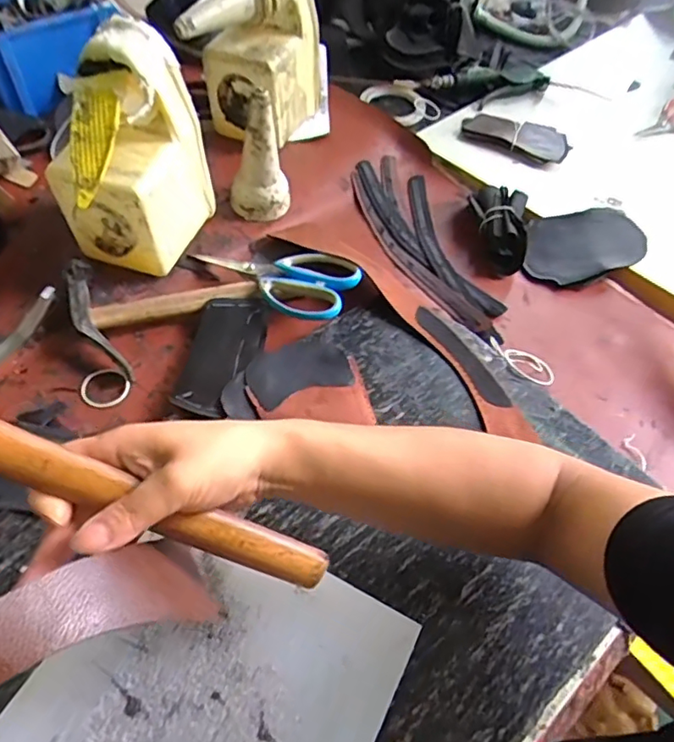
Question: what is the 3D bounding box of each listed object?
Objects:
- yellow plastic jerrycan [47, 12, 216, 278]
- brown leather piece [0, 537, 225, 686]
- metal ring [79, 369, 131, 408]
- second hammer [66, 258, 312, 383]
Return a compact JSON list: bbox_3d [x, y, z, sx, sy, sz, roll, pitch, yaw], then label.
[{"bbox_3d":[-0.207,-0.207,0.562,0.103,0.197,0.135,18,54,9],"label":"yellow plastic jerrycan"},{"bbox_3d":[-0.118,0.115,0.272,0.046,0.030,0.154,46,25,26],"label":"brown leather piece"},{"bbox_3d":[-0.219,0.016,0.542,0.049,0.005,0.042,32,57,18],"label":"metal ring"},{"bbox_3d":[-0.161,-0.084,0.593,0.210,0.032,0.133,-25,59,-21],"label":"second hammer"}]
----------
◆ **EXERCISE DESCRIPTION**
What is needed is an exact reprint of every entry, pictures excluded.

◆ **TASK OUTPUT**
Question: what is the 3D bounding box of each listed object?
Objects:
- yellow plastic jerrycan [47, 12, 216, 278]
- brown leather piece [0, 537, 225, 686]
- metal ring [79, 369, 131, 408]
- second hammer [66, 258, 312, 383]
Return a compact JSON list: bbox_3d [x, y, z, sx, sy, sz, roll, pitch, yaw], then label.
[{"bbox_3d":[-0.207,-0.207,0.562,0.103,0.197,0.135,18,54,9],"label":"yellow plastic jerrycan"},{"bbox_3d":[-0.118,0.115,0.272,0.046,0.030,0.154,46,25,26],"label":"brown leather piece"},{"bbox_3d":[-0.219,0.016,0.542,0.049,0.005,0.042,32,57,18],"label":"metal ring"},{"bbox_3d":[-0.161,-0.084,0.593,0.210,0.032,0.133,-25,59,-21],"label":"second hammer"}]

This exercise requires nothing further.